*Required work*: When the line containing "and feed me." appears in the data below, begin copying there and stop only after the line containing "programs would require".

*Data supplied*:

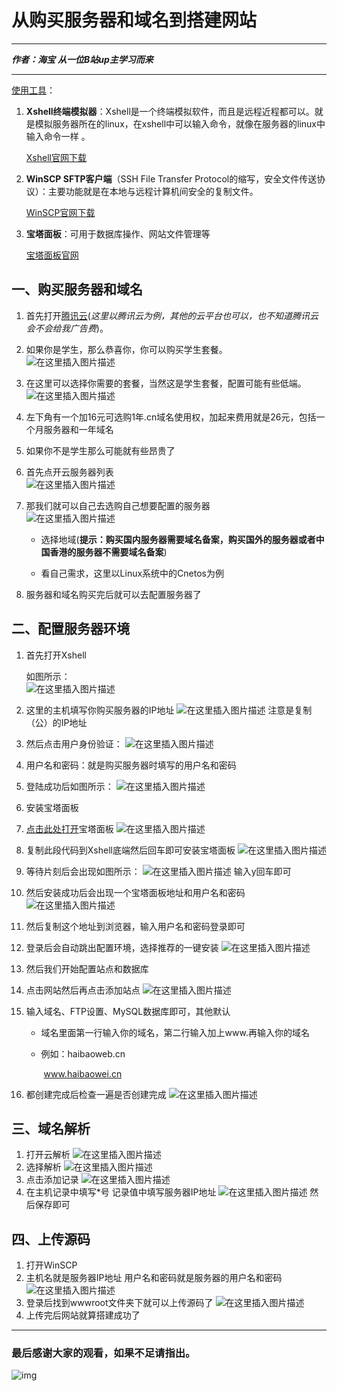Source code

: ﻿# 从购买服务器和域名到搭建网站

----

***作者：海宝***
***从一位B站up主学习而来***

----

<u>使用工具</u>：  

1. **Xshell终端模拟器**：Xshell是一个终端模拟软件，而且是远程近程都可以。就是模拟服务器所在的linux，在xshell中可以输入命令，就像在服务器的linux中输入命令一样  。

   [Xshell官网下载](https://xshell.en.softonic.com/)

2. **WinSCP SFTP客户端**（SSH File Transfer Protocol的缩写，安全文件传送协议）：主要功能就是在本地与远程计算机间安全的复制文件。

   [WinSCP官网下载](https://winscp.net/eng/docs/lang:chs)

3. **宝塔面板**：可用于数据库操作、网站文件管理等

   [宝塔面板官网](https://www.bt.cn/?invite_code=MV9tenFkcng=)

## 一、购买服务器和域名

1. 首先打开[腾讯云](https://cloud.tencent.com/)(*这里以腾讯云为例，其他的云平台也可以，也不知道腾讯云会不会给我广告费*)。

2. 如果你是学生，那么恭喜你，你可以购买学生套餐。  
![在这里插入图片描述](https://img-blog.csdnimg.cn/20191031143326294.png?x-oss-process=image/watermark,type_ZmFuZ3poZW5naGVpdGk,shadow_10,text_aHR0cHM6Ly9ibG9nLmNzZG4ubmV0L3UwMTIwMTE5MTI=,size_16,color_FFFFFF,t_70)
3. 在这里可以选择你需要的套餐，当然这是学生套餐，配置可能有些低端。  
![在这里插入图片描述](https://img-blog.csdnimg.cn/20191031143400195.png?x-oss-process=image/watermark,type_ZmFuZ3poZW5naGVpdGk,shadow_10,text_aHR0cHM6Ly9ibG9nLmNzZG4ubmV0L3UwMTIwMTE5MTI=,size_16,color_FFFFFF,t_70)
4. 左下角有一个加16元可选购1年.cn域名使用权，加起来费用就是26元，包括一个月服务器和一年域名

5. 如果你不是学生那么可能就有些昂贵了  

6. 首先点开云服务器列表  
![在这里插入图片描述](https://img-blog.csdnimg.cn/2019103114343064.png?x-oss-process=image/watermark,type_ZmFuZ3poZW5naGVpdGk,shadow_10,text_aHR0cHM6Ly9ibG9nLmNzZG4ubmV0L3UwMTIwMTE5MTI=,size_16,color_FFFFFF,t_70)
8. 那我们就可以自己去选购自己想要配置的服务器  
![在这里插入图片描述](https://img-blog.csdnimg.cn/20191031143502507.png?x-oss-process=image/watermark,type_ZmFuZ3poZW5naGVpdGk,shadow_10,text_aHR0cHM6Ly9ibG9nLmNzZG4ubmV0L3UwMTIwMTE5MTI=,size_16,color_FFFFFF,t_70)
   * 选择地域(**提示：购买国内服务器需要域名备案，购买国外的服务器或者中国香港的服务器不需要域名备案**)  

   * 看自己需求，这里以Linux系统中的Cnetos为例 

9. 服务器和域名购买完后就可以去配置服务器了

## 二、配置服务器环境

1. 首先打开Xshell  

   如图所示：  
![在这里插入图片描述](https://img-blog.csdnimg.cn/2019103114363482.png?x-oss-process=image/watermark,type_ZmFuZ3poZW5naGVpdGk,shadow_10,text_aHR0cHM6Ly9ibG9nLmNzZG4ubmV0L3UwMTIwMTE5MTI=,size_16,color_FFFFFF,t_70)

2. 这里的主机填写你购买服务器的IP地址 
![在这里插入图片描述](https://img-blog.csdnimg.cn/20191031143706292.png?x-oss-process=image/watermark,type_ZmFuZ3poZW5naGVpdGk,shadow_10,text_aHR0cHM6Ly9ibG9nLmNzZG4ubmV0L3UwMTIwMTE5MTI=,size_16,color_FFFFFF,t_70)
   注意是复制（公）的IP地址

3. 然后点击用户身份验证：
![在这里插入图片描述](https://img-blog.csdnimg.cn/20191031143742931.png?x-oss-process=image/watermark,type_ZmFuZ3poZW5naGVpdGk,shadow_10,text_aHR0cHM6Ly9ibG9nLmNzZG4ubmV0L3UwMTIwMTE5MTI=,size_16,color_FFFFFF,t_70)
4. 用户名和密码：就是购买服务器时填写的用户名和密码  

5. 登陆成功后如图所示：
![在这里插入图片描述](https://img-blog.csdnimg.cn/20191031143835642.png?x-oss-process=image/watermark,type_ZmFuZ3poZW5naGVpdGk,shadow_10,text_aHR0cHM6Ly9ibG9nLmNzZG4ubmV0L3UwMTIwMTE5MTI=,size_16,color_FFFFFF,t_70)

6. 安装宝塔面板  

7. [点击此处打开](https://www.bt.cn/bbs/thread-19376-1-1.html)宝塔面板
![在这里插入图片描述](https://img-blog.csdnimg.cn/20191031143904717.png)

8. 复制此段代码到Xshell底端然后回车即可安装宝塔面板
![在这里插入图片描述](https://img-blog.csdnimg.cn/20191031143946301.png?x-oss-process=image/watermark,type_ZmFuZ3poZW5naGVpdGk,shadow_10,text_aHR0cHM6Ly9ibG9nLmNzZG4ubmV0L3UwMTIwMTE5MTI=,size_16,color_FFFFFF,t_70)
9. 等待片刻后会出现如图所示： 
![在这里插入图片描述](https://img-blog.csdnimg.cn/20191031144015620.png)
  输入y回车即可

10. 然后安装成功后会出现一个宝塔面板地址和用户名和密码
![在这里插入图片描述](https://img-blog.csdnimg.cn/20191031144110987.png?x-oss-process=image/watermark,type_ZmFuZ3poZW5naGVpdGk,shadow_10,text_aHR0cHM6Ly9ibG9nLmNzZG4ubmV0L3UwMTIwMTE5MTI=,size_16,color_FFFFFF,t_70)
12. 然后复制这个地址到浏览器，输入用户名和密码登录即可

13. 登录后会自动跳出配置环境，选择推荐的一键安装
![在这里插入图片描述](https://img-blog.csdnimg.cn/20191031144136723.png?x-oss-process=image/watermark,type_ZmFuZ3poZW5naGVpdGk,shadow_10,text_aHR0cHM6Ly9ibG9nLmNzZG4ubmV0L3UwMTIwMTE5MTI=,size_16,color_FFFFFF,t_70)
14. 然后我们开始配置站点和数据库

15. 点击网站然后再点击添加站点
![在这里插入图片描述](https://img-blog.csdnimg.cn/2019103114415540.png)
16. 输入域名、FTP设置、MySQL数据库即可，其他默认

    * 域名里面第一行输入你的域名，第二行输入加上www.再输入你的域名  

    * 例如：haibaoweb.cn  

      ​           www.haibaowei.cn

17. 都创建完成后检查一遍是否创建完成
![在这里插入图片描述](https://img-blog.csdnimg.cn/20191031144222240.png?x-oss-process=image/watermark,type_ZmFuZ3poZW5naGVpdGk,shadow_10,text_aHR0cHM6Ly9ibG9nLmNzZG4ubmV0L3UwMTIwMTE5MTI=,size_16,color_FFFFFF,t_70)
## 三、域名解析

1. 打开云解析 
![在这里插入图片描述](https://img-blog.csdnimg.cn/20191031144302767.png?x-oss-process=image/watermark,type_ZmFuZ3poZW5naGVpdGk,shadow_10,text_aHR0cHM6Ly9ibG9nLmNzZG4ubmV0L3UwMTIwMTE5MTI=,size_16,color_FFFFFF,t_70)
2. 选择解析 
![在这里插入图片描述](https://img-blog.csdnimg.cn/2019103114431369.png)
3. 点击添加记录 
![在这里插入图片描述](https://img-blog.csdnimg.cn/20191031144327630.png)
4. 在主机记录中填写*号
   记录值中填写服务器IP地址
![在这里插入图片描述](https://img-blog.csdnimg.cn/2019103114435047.png?x-oss-process=image/watermark,type_ZmFuZ3poZW5naGVpdGk,shadow_10,text_aHR0cHM6Ly9ibG9nLmNzZG4ubmV0L3UwMTIwMTE5MTI=,size_16,color_FFFFFF,t_70)
   然后保存即可

## 四、上传源码

1. 打开WinSCP
2. 主机名就是服务器IP地址
   用户名和密码就是服务器的用户名和密码
![在这里插入图片描述](https://img-blog.csdnimg.cn/20191031144506768.png?x-oss-process=image/watermark,type_ZmFuZ3poZW5naGVpdGk,shadow_10,text_aHR0cHM6Ly9ibG9nLmNzZG4ubmV0L3UwMTIwMTE5MTI=,size_16,color_FFFFFF,t_70)
3. 登录后找到wwwroot文件夹下就可以上传源码了
![在这里插入图片描述](https://img-blog.csdnimg.cn/20191031144533446.png?x-oss-process=image/watermark,type_ZmFuZ3poZW5naGVpdGk,shadow_10,text_aHR0cHM6Ly9ibG9nLmNzZG4ubmV0L3UwMTIwMTE5MTI=,size_16,color_FFFFFF,t_70)
5. 上传完后网站就算搭建成功了

----

### 最后感谢大家的观看，如果不足请指出。

 ![img](https://imgconvert.csdnimg.cn/aHR0cDovL3AxLndvd29keC5jb20vd293X2FydGljbGVfaW1nL25hbmppbmdqaWFveXVhbnhpYW96aHVzaG91L2pwZWcvZTgwMzRmMWQtY2Q1Mi00ZTc3LTkyZGMtODM2YzBjZmFlMDc2LmpwZWc?x-oss-process=image/format,png) 
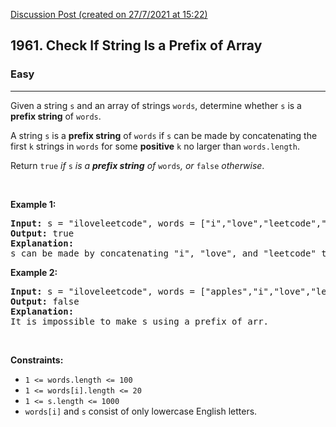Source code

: [Discussion Post (created on 27/7/2021 at 15:22)](https://leetcode.com/problems/check-if-string-is-a-prefix-of-array/discuss/1428878/Easy-C%2B%2B-O(N))  
<h2>1961. Check If String Is a Prefix of Array</h2><h3>Easy</h3><hr><div><p>Given a string <code>s</code> and an array of strings <code>words</code>, determine whether <code>s</code> is a <strong>prefix string</strong> of <code>words</code>.</p>

<p>A string <code>s</code> is a <strong>prefix string</strong> of <code>words</code> if <code>s</code> can be made by concatenating the first <code>k</code> strings in <code>words</code> for some <strong>positive</strong> <code>k</code> no larger than <code>words.length</code>.</p>

<p>Return <code>true</code><em> if </em><code>s</code><em> is a <strong>prefix string</strong> of </em><code>words</code><em>, or </em><code>false</code><em> otherwise</em>.</p>

<p>&nbsp;</p>
<p><strong>Example 1:</strong></p>

<pre><strong>Input:</strong> s = "iloveleetcode", words = ["i","love","leetcode","apples"]
<strong>Output:</strong> true
<strong>Explanation:</strong>
s can be made by concatenating "i", "love", and "leetcode" together.
</pre>

<p><strong>Example 2:</strong></p>

<pre><strong>Input:</strong> s = "iloveleetcode", words = ["apples","i","love","leetcode"]
<strong>Output:</strong> false
<strong>Explanation:</strong>
It is impossible to make s using a prefix of arr.</pre>

<p>&nbsp;</p>
<p><strong>Constraints:</strong></p>

<ul>
	<li><code>1 &lt;= words.length &lt;= 100</code></li>
	<li><code>1 &lt;= words[i].length &lt;= 20</code></li>
	<li><code>1 &lt;= s.length &lt;= 1000</code></li>
	<li><code>words[i]</code> and <code>s</code> consist of only lowercase English letters.</li>
</ul>
</div>
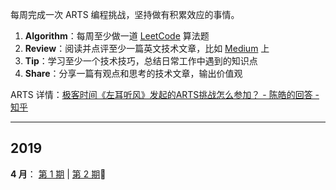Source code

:每周完成一次 ARTS 编程挑战，坚持做有积累效应的事情。

1. **Algorithm**：每周至少做一道  [LeetCode](<https://leetcode-cn.com/>)  算法题
2. **Review**：阅读并点评至少一篇英文技术文章，比如 [Medium](<https://medium.com/>) 上
3. **Tip**：学习至少一个技术技巧，总结日常工作中遇到的知识点
4. **Share**：分享一篇有观点和思考的技术文章，输出价值观

ARTS 详情：[极客时间《左耳听风》发起的ARTS挑战怎么参加？ - 陈皓的回答 - 知乎](https://www.zhihu.com/question/301150832/answer/529809529)

------

## 2019

**4 月**： [第 1 期](docs/arts-1.md) | [第 2 期](docs/arts-2.md):high_brightness:

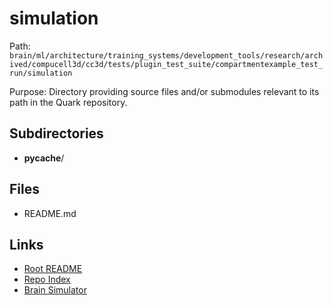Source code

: # simulation

Path: `brain/ml/architecture/training_systems/development_tools/research/archived/compucell3d/cc3d/tests/plugin_test_suite/compartmentexample_test_run/simulation`

Purpose: Directory providing source files and/or submodules relevant to its path in the Quark repository.

## Subdirectories
- __pycache__/

## Files
- README.md

## Links
- [Root README](../../../../../../../../../../../../README.md)
- [Repo Index](../../../../../../../../../../../../repo_index.json)
- [Brain Simulator](../../../../../../../../../../../../brain/architecture/brain_simulator.py)
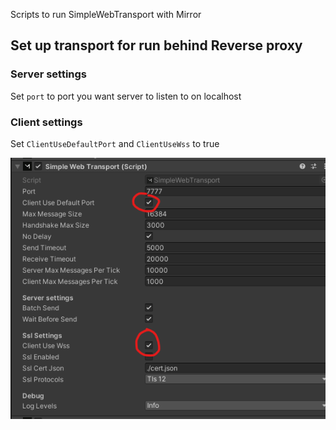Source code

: Scripts to run SimpleWebTransport with Mirror


## Set up transport for run behind Reverse proxy

### Server settings

Set `port` to port you want server to listen to on localhost


### Client settings

Set `ClientUseDefaultPort` and `ClientUseWss` to true

![inspector-image](./.transport-inspector.png)
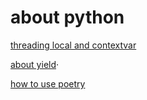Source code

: # about python

[threading local and contextvar](threading_local_and_contextvar.md)

[about yield](about_yield.md)·

[how to use poetry](poetry.md)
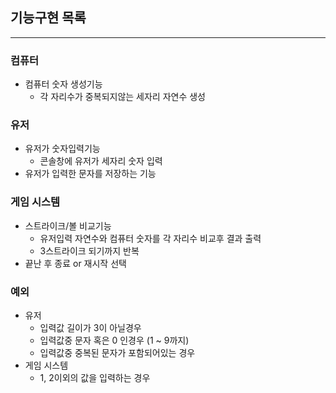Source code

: ## 기능구현 목록
___

### 컴퓨터
- 컴퓨터 숫자 생성기능
   - 각 자리수가 중복되지않는 세자리 자연수 생성

### 유저
- 유저가 숫자입력기능
  - 콘솔창에 유저가 세자리 숫자 입력
- 유저가 입력한 문자를 저장하는 기능


### 게임 시스템
- 스트라이크/볼 비교기능
  - 유저입력 자연수와 컴퓨터 숫자를 각 자리수 비교후 결과 출력
  - 3스트라이크 되기까지 반복
- 끝난 후 종료 or 재시작 선택
    
### 예외
- 유저
  - 입력값 길이가 3이 아닐경우
  - 입력값중 문자 혹은 0 인경우 (1 ~ 9까지)
  - 입력값중 중복된 문자가 포함되어있는 경우
- 게임 시스템
  - 1, 2이외의 값을 입력하는 경우
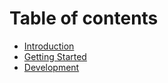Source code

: # Table of contents

* [Introduction](README.md)
* [Getting Started](getting_started.md)
* [Development](development.md)
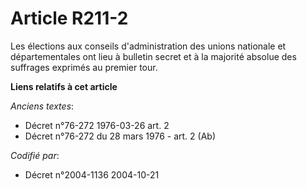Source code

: # Article R211-2

Les élections aux conseils d'administration des unions nationale et départementales ont lieu à bulletin secret et à la
majorité absolue des suffrages exprimés au premier tour.

**Liens relatifs à cet article**

_Anciens textes_:

  - Décret n°76-272 1976-03-26 art. 2
  - Décret n°76-272 du 28 mars 1976 - art. 2 (Ab)

_Codifié par_:

  - Décret n°2004-1136 2004-10-21
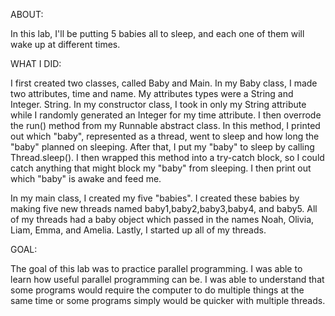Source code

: ABOUT:

In this lab, I'll be putting 5 babies all to sleep, and each one of them will
wake up at different times.

WHAT I DID: 

I first created two classes, called Baby and Main. In my Baby class, I made
two attributes, time and name. My attributes types were a String and Integer.
String. In my constructor class, I took in only my String attribute while
I randomly generated an Integer for my time attribute. I then overrode the
run() method from my Runnable abstract class. In this method, I printed out
which "baby", represented as a thread, went to sleep and how long the "baby"
planned on sleeping. After that, I put my "baby" to sleep by calling Thread.sleep().
I then wrapped this method into a try-catch block, so I could catch anything
that might block my "baby" from sleeping. I then print out which "baby" is awake 
and feed me. 

In my main class, I created my five "babies". I created these babies by
making five new threads named baby1,baby2,baby3,baby4, and baby5. All of my
threads had a baby object which passed in the names Noah, Olivia, Liam,
Emma, and Amelia. Lastly, I started up all of my threads.


GOAL: 

The goal of this lab was to practice parallel programming. I was able to learn 
how useful parallel programming can be. I was able to understand that some 
programs would require the computer to do multiple things at the same time or 
some programs simply would be quicker with multiple threads. 

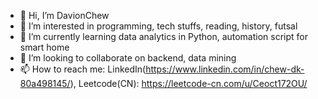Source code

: - 👋 Hi, I’m DavionChew
- 👀 I’m interested in programming, tech stuffs, reading, history, futsal
- 🌱 I’m currently learning data analytics in Python, automation script for smart home
- 💞️ I’m looking to collaborate on backend, data mining
- 📫 How to reach me: LinkedIn(https://www.linkedin.com/in/chew-dk-80a498145/), Leetcode(CN): https://leetcode-cn.com/u/Ceoct172OU/

<!---
DavionChew/DavionChew is a ✨ special ✨ repository because its `README.md` (this file) appears on your GitHub profile.
You can click the Preview link to take a look at your changes.
--->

*Answer to this problem*:
and feed me. 

In my main class, I created my five "babies". I created these babies by
making five new threads named baby1,baby2,baby3,baby4, and baby5. All of my
threads had a baby object which passed in the names Noah, Olivia, Liam,
Emma, and Amelia. Lastly, I started up all of my threads.


GOAL: 

The goal of this lab was to practice parallel programming. I was able to learn 
how useful parallel programming can be. I was able to understand that some 
programs would require the computer to do multiple things at the same time or 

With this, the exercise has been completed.